Copyright 2018 The Associated Press. All rights reserved. This material may not be published, broadcast, rewritten, or redistributed.


  1. This is unreal.. Sheriff Joe deserves KUDO’s for doing his job.. They were let go so whats the big deal.. Moras should be proud of Sheriff Joe for doing his job. and understand that they were just doing their job. Did Moras have ID on him? I know if I was working at a warehouse and there was reasonable suspension that the employees, Black, White, Hispanic etc.. were involved in a Drug run or some other crime.. I would have no problem being detained for questioning. Birds of a feather flock together.. That is what any other American would do! They wouldnt SUE for having a police force or sheriff posse do their job.

  2. Somehow I think the ignorant Lisa Nicholson would be singing a different tune if she or a member of her family had been detained in handcuffs for three hours. FYI Lisa…it’s suspicion, not suspension and there was no “drug run or some other crime” involved in this incident. “Birds of a feather flock together” fits you to a tee, the “birds” being blindly ignorant fascists like you and Sheriff Joke.

  3. Criminals with a badge! WOW

  4. @Lisa, The big problem was that the deputies rendered judgment that the Moras wer GUILTY, GUILTY, GUILTY of being illegal immigrants based upon their heritage!
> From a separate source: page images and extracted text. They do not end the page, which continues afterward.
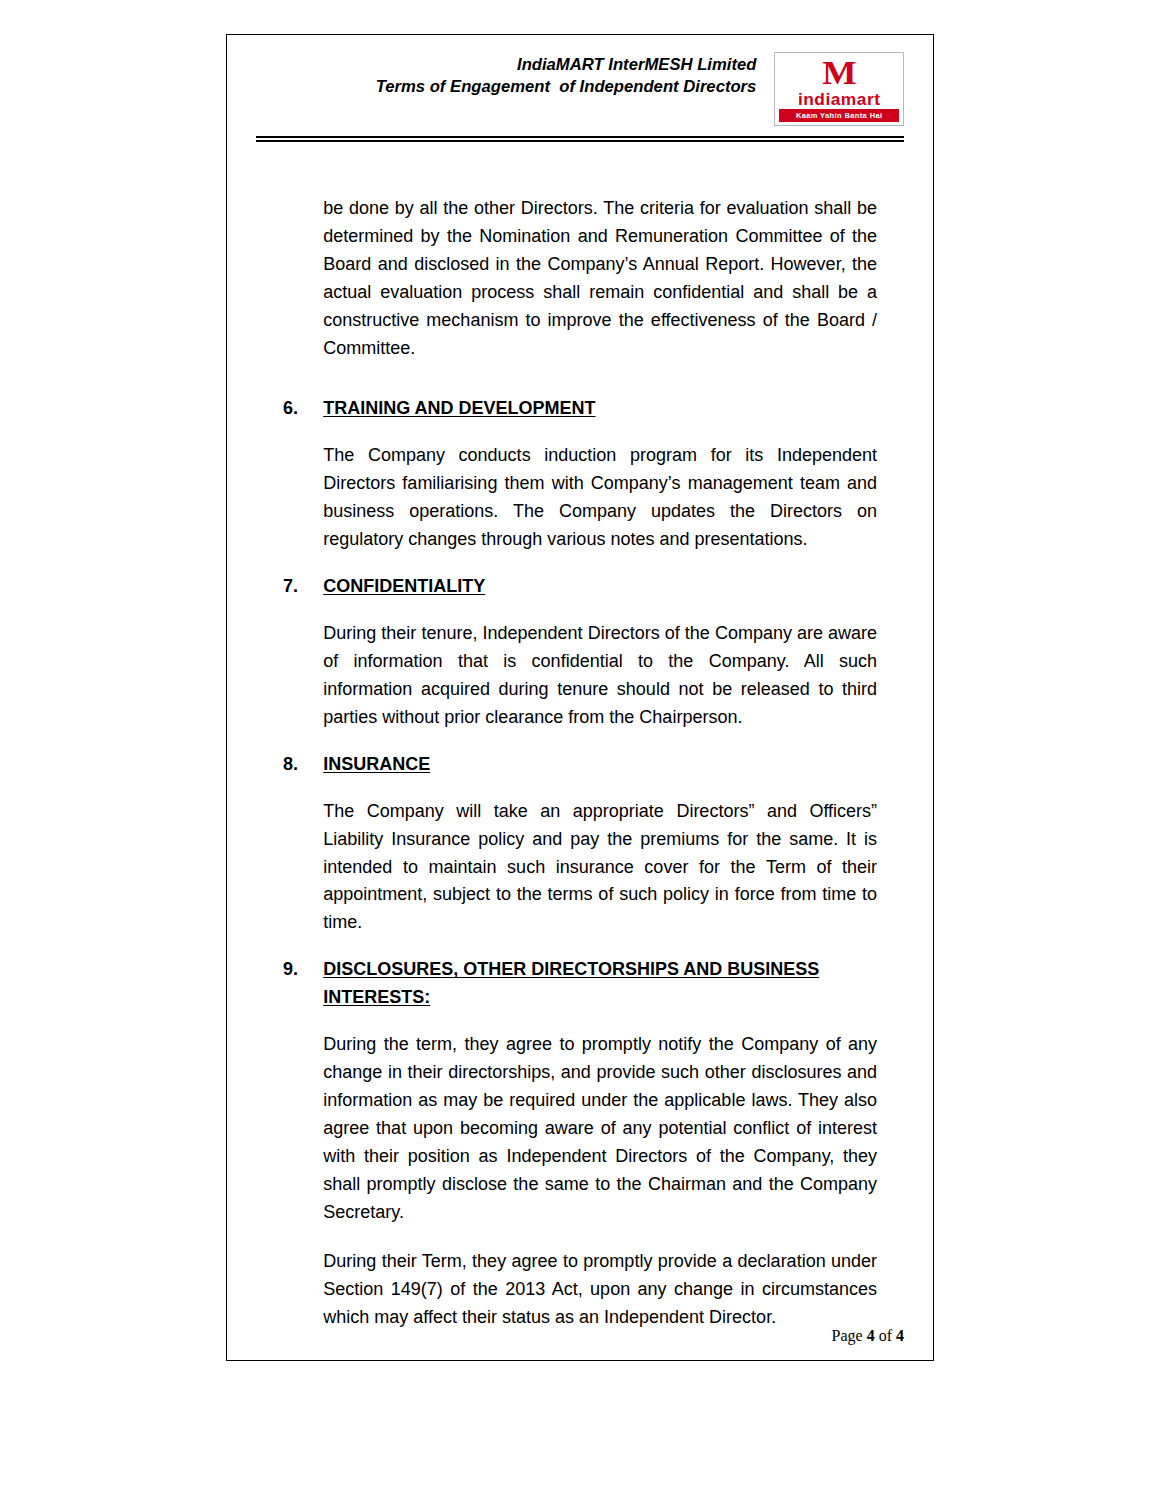IndiaMART InterMESH Limited
Terms of Engagement of Independent Directors
M
indiamart
Kaam Yahin Banta Hai
be done by all the other Directors. The criteria for evaluation shall be determined by the Nomination and Remuneration Committee of the Board and disclosed in the Company’s Annual Report. However, the actual evaluation process shall remain confidential and shall be a constructive mechanism to improve the effectiveness of the Board / Committee.
6. TRAINING AND DEVELOPMENT
The Company conducts induction program for its Independent Directors familiarising them with Company’s management team and business operations. The Company updates the Directors on regulatory changes through various notes and presentations.
7. CONFIDENTIALITY
During their tenure, Independent Directors of the Company are aware of information that is confidential to the Company. All such information acquired during tenure should not be released to third parties without prior clearance from the Chairperson.
8. INSURANCE
The Company will take an appropriate Directors” and Officers” Liability Insurance policy and pay the premiums for the same. It is intended to maintain such insurance cover for the Term of their appointment, subject to the terms of such policy in force from time to time.
9. DISCLOSURES, OTHER DIRECTORSHIPS AND BUSINESS INTERESTS:
During the term, they agree to promptly notify the Company of any change in their directorships, and provide such other disclosures and information as may be required under the applicable laws. They also agree that upon becoming aware of any potential conflict of interest with their position as Independent Directors of the Company, they shall promptly disclose the same to the Chairman and the Company Secretary.
During their Term, they agree to promptly provide a declaration under Section 149(7) of the 2013 Act, upon any change in circumstances which may affect their status as an Independent Director.
Page 4 of 4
In America, as citizens we deserve to be considered INNOCENT, I repeat: INNOCENT!!! until proven otherwise. Sheriff Joe and his deputies THINK that their doing their jobs, but they clearly stepped over the line. Welcome to Communist Arizona, comrade!

  5. Hey lisa since when was racism and racial profileing part of being a sheriff? Think befor you talk ******

  6. I am not sure why they were detained. If they had ID on them, this would not have been an issue at all. Most folks carry ID on them–if you carpool/bus/transportation, or in their car. Just curious, that is all.

  7. I was born in California and raised in Arizona. I have a very west coast accent and I love dressing up (even just to go to the grocery store). I usually carry my ID with me (except for when I misplace my wallet or leave my purse at home… Which does happens occasionally!). I remember an incident a couple of years ago when I was walking home to my off-campus apartment in the Tempe-ASU area when an officer asked me for my identification. He said that I matched a description for a woman that he was investigating. I asked if I was required to give him my ID and he said no. So I of course refused. (I got the feeling that I was being asked for my ID because of the way that I look)

    My family is South American and I have brown skin, black hair, and almond-shaped eyes. I’ve often been told that I look like I should have a more exotic name than Natalie and that I don’t look the way that I speak (I sound very American and I look very “un-American” I guess). At the same time, I’ve also been told that I have a slight accent (despite the fact that I was born and raised in the US and that I was not raised in one of Phoenix’s many cultural enclaves).

    As an hispanic woman raised in Arizona, I grew up experiencing many of the stories and hearing of the tragedies that are now barely making news. When I read this story, I was not surprised in the slightest. In fact, it pales in comparison to other stories from people that I know! I hope that one day Latinos, African-Americans, and Native Americans in Arizona will not be treated as second-class citizens because of our racial heritage. I hope that Latin American immigrants will not all be treated as “illegals” because of their accents or foreign traditions. I hope that their children (people like me) could be accepted fully as Americans without being racially stigmatized. I hope that our American society realizes that waves of immigration to the US (both legal and illegal) correlate with foreign policy and treaties (think NAFTA and what it did to the many corn farmers in Mexico). In conclusion, the short-sightedness from people like “Lisa Nicholson” will stunt Arizona’s cosmopolitan growth, civil liberties for all, and eventually our humanity too.